Born in 1936, Jamerson learnt to play the double bass while a pupil at Detroit’s Northwestern High School and spent the early years of his career playing with jazz groups. He switched to the electric instrument in 1961, at just about the time he was starting to work in the Motown studio, but on many of his recordings you can hear the influence of his grounding in jazz in the fluency of his double-time fills and run-ups, the passing notes, the register leaps, a willingness to add syncopation through the use of rests, and — on a track like this — the ability to “walk” a 4/4 rhythm. There are even times on some of the early Motown tracks, such as “A Love Like Yours (Don’t Come Knocking Everyday)”, the B-side of Martha and the Vandellas’ “Heat Wave”, recorded in 1963, when it sounds as though he was still using the upright instrument. And listen to him on the Supremes’ magnificent “Love Is Here (And Now You’re Gone)” from 1966, how he reshapes what must have begun life as a basic four-on-the-floor stomper with leaping triplet-based figures and a lovely, almost acoustic tone that would not have shamed Charles Mingus.

I wish I had the skill and patience to transcribe his playing on “No More Tear Stained Make Up”. Ranging up and down the stave and across the bar-lines, it would probably look as beautiful as it sounds.

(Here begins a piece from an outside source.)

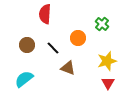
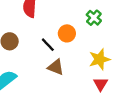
black line: (53, 48) -> (48, 45), moved

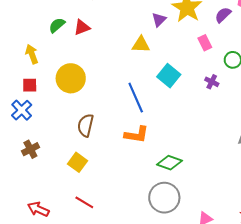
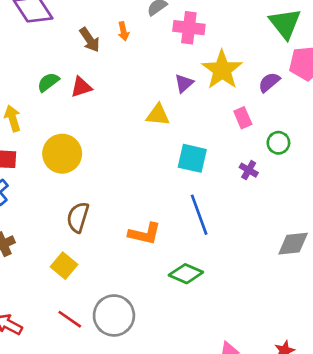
cyan square: (169, 76) -> (192, 158), turned -30
blue line: (136, 98) -> (199, 215), moved
gray circle: (164, 198) -> (114, 315), moved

* The photograph is taken from Standing in the Shadows of Motown: The Life and Music of the Legendary Bassist James Jamerson, the self-published book by Dr Licks (Allan Slutsky) which first appeared in 1989 and sparked the interest that led to a Grammy-winning documentary film in 2002 and the highly successful reunion tours of the Funk Brothers, as the Motown session men called themselves — too late, alas, for Jamerson, who died in 1983, aged 47.